Elan Steinberg, vice-president of the American Gathering of Holocaust Survivors and their Descendants, welcomed the pope's words.
"This is a major step forward. This is a personal repudiation of the theological underpinning of centuries of anti-Semitism," he told Reuters.
"This pope has categorically stated that the canard that Jews were Christ killers is a gross theological lie and this is most welcome in view of the setbacks that we have seen in the past few years."
The question of Jewish responsibility for Christ's death has haunted Christian-Jewish relations for nearly 2,000 years.
Benedict, elected in 2005, has had his share of problems in Christian-Jewish relations.

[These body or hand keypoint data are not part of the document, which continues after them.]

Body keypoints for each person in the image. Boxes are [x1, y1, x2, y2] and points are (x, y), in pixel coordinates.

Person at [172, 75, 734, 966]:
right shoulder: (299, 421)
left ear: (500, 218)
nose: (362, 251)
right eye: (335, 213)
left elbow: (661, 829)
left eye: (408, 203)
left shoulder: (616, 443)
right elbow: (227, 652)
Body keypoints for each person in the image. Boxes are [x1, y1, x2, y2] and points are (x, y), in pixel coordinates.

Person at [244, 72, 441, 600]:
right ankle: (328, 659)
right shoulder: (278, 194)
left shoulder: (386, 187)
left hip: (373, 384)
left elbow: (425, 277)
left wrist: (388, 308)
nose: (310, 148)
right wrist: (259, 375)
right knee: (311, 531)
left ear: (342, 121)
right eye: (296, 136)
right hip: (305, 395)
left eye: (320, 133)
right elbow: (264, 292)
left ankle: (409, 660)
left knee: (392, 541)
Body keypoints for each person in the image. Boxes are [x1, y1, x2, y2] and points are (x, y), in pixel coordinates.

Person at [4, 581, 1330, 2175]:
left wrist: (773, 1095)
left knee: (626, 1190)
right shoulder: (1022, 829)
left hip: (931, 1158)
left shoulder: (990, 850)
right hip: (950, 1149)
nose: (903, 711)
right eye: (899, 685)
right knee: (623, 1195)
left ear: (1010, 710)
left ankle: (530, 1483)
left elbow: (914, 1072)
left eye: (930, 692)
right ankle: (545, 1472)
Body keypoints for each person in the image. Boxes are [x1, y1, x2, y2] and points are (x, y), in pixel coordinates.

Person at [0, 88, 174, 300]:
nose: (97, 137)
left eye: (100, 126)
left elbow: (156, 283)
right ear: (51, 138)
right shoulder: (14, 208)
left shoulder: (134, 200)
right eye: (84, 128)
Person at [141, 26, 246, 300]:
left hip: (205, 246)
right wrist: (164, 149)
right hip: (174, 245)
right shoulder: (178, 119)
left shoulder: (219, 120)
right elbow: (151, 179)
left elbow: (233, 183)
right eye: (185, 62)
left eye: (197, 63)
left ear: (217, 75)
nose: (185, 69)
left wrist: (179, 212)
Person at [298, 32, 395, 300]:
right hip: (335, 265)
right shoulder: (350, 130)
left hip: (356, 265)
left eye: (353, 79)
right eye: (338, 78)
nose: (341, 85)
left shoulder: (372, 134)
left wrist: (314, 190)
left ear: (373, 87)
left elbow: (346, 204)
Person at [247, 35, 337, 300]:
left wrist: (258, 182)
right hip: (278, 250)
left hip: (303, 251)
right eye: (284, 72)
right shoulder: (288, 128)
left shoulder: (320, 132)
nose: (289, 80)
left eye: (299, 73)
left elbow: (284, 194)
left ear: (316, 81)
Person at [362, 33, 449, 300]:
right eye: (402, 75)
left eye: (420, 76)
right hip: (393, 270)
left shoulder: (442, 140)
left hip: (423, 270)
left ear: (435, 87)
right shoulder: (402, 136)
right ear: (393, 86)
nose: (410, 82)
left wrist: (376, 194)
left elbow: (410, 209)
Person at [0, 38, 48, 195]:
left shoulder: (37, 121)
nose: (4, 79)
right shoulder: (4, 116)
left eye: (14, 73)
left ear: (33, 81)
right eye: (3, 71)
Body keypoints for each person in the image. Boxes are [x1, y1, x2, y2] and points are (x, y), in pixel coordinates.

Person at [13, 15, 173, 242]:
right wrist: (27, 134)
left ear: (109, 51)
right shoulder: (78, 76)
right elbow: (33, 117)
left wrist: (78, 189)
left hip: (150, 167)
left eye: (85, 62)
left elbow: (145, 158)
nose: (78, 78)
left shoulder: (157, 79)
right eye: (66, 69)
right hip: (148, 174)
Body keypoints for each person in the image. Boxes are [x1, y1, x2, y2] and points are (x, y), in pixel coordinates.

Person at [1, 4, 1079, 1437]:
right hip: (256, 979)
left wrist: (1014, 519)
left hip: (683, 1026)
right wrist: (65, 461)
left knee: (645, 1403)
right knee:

In 2009, he decided to advance wartime Pope Pius XII on the path toward sainthood by recognizing his "heroic virtues."
Many Jews accuse Pius, who reigned from 1939 to 1958, of having turned a blind eye to the Holocaust. The Vatican says he worked quietly behind the scenes because speaking out would have led to Nazi reprisals against Catholics and Jews in Europe.
Jews responded angrily last year when the pope said in another book that Pius was "one of the great righteous men and that he saved more Jews than anyone else."
Jews have asked that the process that could lead to making Pius a saint be frozen until after all the Vatican archives from the period are opened and studied.
Earlier in 2009, many Jews and others were outraged when Benedict lifted the excommunication of traditionalist Bishop Richard, who caused an international uproar by denying the full extent of the Holocaust and claiming that no Jews were killed in gas chambers.